- _WORK INSTRUCTIONS_
Among the entries below, please repeat exactly and only the lines from the line containing "wandelen. Je kunt" to the line containing "MÄRZ 12, 2026", both lines included.
Start of INFORMATION SHOWN
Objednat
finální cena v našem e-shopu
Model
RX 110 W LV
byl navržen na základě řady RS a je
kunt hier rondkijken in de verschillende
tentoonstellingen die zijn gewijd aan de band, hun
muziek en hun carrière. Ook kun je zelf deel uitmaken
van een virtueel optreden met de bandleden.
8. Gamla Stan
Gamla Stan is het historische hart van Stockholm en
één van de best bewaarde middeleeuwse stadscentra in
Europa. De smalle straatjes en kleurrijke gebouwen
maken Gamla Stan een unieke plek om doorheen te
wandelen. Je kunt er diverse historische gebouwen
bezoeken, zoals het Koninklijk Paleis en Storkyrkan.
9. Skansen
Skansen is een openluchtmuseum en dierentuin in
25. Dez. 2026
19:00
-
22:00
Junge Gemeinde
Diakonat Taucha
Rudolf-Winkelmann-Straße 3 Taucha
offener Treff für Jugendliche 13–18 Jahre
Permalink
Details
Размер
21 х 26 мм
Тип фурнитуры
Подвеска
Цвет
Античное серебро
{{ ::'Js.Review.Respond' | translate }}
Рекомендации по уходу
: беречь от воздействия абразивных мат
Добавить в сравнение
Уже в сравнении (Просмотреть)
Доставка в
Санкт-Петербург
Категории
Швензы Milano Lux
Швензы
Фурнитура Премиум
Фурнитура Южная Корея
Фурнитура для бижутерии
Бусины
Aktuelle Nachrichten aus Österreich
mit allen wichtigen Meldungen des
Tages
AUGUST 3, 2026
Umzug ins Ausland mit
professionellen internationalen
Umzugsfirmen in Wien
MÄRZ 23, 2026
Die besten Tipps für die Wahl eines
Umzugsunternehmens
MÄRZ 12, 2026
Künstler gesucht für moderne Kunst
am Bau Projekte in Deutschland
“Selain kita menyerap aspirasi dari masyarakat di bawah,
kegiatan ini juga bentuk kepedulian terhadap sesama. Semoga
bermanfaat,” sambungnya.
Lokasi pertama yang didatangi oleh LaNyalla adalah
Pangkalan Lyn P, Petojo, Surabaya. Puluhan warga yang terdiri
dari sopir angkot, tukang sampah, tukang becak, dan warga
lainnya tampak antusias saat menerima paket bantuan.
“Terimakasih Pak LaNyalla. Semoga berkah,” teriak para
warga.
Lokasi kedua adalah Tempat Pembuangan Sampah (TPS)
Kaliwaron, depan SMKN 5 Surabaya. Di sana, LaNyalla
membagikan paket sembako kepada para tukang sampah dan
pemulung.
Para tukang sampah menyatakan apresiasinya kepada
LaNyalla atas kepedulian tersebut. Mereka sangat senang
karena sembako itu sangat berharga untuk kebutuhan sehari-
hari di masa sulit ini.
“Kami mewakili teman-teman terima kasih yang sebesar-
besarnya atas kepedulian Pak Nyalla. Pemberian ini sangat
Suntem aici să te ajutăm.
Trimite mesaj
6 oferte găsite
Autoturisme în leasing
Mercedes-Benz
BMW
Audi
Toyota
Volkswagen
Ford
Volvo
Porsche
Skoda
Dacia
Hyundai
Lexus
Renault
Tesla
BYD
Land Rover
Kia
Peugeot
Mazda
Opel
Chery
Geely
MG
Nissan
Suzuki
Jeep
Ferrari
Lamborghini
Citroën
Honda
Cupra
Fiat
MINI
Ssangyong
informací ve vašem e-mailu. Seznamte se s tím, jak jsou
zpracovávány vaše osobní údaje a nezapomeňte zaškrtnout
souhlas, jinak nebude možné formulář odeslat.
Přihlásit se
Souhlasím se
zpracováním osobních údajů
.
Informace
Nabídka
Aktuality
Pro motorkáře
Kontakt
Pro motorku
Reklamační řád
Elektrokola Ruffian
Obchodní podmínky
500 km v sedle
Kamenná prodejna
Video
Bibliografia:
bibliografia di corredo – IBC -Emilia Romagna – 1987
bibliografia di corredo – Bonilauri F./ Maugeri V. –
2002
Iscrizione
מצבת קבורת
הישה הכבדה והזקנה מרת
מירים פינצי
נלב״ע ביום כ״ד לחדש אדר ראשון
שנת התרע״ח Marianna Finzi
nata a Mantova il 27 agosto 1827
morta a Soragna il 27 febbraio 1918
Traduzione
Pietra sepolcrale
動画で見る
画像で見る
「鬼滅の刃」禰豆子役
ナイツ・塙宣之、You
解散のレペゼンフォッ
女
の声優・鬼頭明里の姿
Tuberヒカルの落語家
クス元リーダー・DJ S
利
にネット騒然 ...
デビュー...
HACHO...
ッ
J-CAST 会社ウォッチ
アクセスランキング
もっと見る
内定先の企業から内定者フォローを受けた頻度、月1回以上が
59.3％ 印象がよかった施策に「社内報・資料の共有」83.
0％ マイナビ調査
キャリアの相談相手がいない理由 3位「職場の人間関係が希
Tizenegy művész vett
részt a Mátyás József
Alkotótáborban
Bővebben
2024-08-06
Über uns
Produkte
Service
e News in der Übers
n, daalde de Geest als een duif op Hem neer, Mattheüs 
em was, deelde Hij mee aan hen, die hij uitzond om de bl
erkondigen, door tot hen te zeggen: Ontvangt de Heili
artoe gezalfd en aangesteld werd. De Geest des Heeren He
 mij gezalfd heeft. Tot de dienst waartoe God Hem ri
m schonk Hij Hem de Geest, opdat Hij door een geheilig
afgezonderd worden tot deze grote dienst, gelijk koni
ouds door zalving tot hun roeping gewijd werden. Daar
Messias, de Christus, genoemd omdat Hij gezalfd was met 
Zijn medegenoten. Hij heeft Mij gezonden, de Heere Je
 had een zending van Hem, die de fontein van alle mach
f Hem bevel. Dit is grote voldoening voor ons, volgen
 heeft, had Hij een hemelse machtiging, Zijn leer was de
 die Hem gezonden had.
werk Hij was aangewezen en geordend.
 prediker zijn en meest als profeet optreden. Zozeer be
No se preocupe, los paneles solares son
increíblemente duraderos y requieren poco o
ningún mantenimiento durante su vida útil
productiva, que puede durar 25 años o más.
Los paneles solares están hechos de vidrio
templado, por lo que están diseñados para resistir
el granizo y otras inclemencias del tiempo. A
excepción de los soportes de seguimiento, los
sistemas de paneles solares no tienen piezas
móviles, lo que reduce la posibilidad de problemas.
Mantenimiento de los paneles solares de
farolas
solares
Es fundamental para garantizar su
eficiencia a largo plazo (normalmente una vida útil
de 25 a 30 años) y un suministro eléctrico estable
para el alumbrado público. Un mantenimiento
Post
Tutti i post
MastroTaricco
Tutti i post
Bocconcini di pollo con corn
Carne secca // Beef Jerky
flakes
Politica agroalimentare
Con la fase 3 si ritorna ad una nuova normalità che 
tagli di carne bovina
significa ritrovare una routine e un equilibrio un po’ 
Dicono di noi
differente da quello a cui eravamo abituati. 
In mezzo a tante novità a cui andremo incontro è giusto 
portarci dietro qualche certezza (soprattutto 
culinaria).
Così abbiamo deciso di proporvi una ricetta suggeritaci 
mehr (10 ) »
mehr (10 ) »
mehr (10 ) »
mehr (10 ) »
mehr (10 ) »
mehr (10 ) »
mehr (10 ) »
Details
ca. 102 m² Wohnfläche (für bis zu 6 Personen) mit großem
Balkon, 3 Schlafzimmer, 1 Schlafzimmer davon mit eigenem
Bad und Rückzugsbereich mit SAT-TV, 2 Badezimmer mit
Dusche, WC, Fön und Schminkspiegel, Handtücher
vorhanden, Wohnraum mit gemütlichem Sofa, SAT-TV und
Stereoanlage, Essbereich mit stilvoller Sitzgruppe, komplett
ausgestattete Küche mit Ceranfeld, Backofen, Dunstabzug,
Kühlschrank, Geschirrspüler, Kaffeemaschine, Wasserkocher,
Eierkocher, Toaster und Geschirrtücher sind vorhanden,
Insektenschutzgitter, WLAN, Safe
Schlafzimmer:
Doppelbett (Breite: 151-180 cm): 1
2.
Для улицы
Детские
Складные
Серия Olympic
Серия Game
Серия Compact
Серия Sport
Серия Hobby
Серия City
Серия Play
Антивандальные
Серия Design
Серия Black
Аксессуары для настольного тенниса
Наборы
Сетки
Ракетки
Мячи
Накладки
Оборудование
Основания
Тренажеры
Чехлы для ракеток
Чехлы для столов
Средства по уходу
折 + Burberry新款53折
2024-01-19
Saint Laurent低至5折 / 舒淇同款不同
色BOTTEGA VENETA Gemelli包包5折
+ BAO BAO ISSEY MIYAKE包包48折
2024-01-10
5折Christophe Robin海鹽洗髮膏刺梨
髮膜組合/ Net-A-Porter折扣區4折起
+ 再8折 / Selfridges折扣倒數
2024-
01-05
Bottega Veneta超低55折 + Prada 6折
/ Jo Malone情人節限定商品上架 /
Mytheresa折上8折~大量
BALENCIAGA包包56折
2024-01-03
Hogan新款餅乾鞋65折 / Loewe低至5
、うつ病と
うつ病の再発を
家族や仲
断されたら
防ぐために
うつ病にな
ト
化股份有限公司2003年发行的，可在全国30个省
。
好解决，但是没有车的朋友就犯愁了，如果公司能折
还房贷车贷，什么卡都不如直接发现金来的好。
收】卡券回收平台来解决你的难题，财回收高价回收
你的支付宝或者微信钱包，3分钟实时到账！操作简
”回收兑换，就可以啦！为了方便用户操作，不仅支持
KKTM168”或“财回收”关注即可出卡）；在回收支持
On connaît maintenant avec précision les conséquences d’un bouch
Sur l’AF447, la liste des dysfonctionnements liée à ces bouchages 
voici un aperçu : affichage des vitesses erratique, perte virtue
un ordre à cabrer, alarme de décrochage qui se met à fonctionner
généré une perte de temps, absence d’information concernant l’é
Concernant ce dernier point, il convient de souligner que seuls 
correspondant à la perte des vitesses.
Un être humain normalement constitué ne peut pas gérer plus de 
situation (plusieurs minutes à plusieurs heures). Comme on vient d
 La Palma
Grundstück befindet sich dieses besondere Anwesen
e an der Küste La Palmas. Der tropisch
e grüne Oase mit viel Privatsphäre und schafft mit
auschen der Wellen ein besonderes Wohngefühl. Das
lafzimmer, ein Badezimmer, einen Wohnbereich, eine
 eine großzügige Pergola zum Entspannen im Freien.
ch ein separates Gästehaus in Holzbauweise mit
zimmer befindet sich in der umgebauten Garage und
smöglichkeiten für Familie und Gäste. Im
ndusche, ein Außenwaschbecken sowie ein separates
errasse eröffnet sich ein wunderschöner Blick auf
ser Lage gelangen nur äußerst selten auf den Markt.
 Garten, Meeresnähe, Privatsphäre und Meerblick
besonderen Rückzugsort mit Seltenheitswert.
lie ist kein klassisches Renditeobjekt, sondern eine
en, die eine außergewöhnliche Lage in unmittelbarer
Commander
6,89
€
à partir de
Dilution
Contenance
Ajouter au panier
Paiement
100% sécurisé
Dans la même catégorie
End of INFORMATION SHOWN
- _EXERCISE ANSWER_
wandelen. Je kunt er diverse historische gebouwen
bezoeken, zoals het Koninklijk Paleis en Storkyrkan.
9. Skansen
Skansen is een openluchtmuseum en dierentuin in
25. Dez. 2026
19:00
-
22:00
Junge Gemeinde
Diakonat Taucha
Rudolf-Winkelmann-Straße 3 Taucha
offener Treff für Jugendliche 13–18 Jahre
Permalink
Details
Размер
21 х 26 мм
Тип фурнитуры
Подвеска
Цвет
Античное серебро
{{ ::'Js.Review.Respond' | translate }}
Рекомендации по уходу
: беречь от воздействия абразивных мат
Добавить в сравнение
Уже в сравнении (Просмотреть)
Доставка в
Санкт-Петербург
Категории
Швензы Milano Lux
Швензы
Фурнитура Премиум
Фурнитура Южная Корея
Фурнитура для бижутерии
Бусины
Aktuelle Nachrichten aus Österreich
mit allen wichtigen Meldungen des
Tages
AUGUST 3, 2026
Umzug ins Ausland mit
professionellen internationalen
Umzugsfirmen in Wien
MÄRZ 23, 2026
Die besten Tipps für die Wahl eines
Umzugsunternehmens
MÄRZ 12, 2026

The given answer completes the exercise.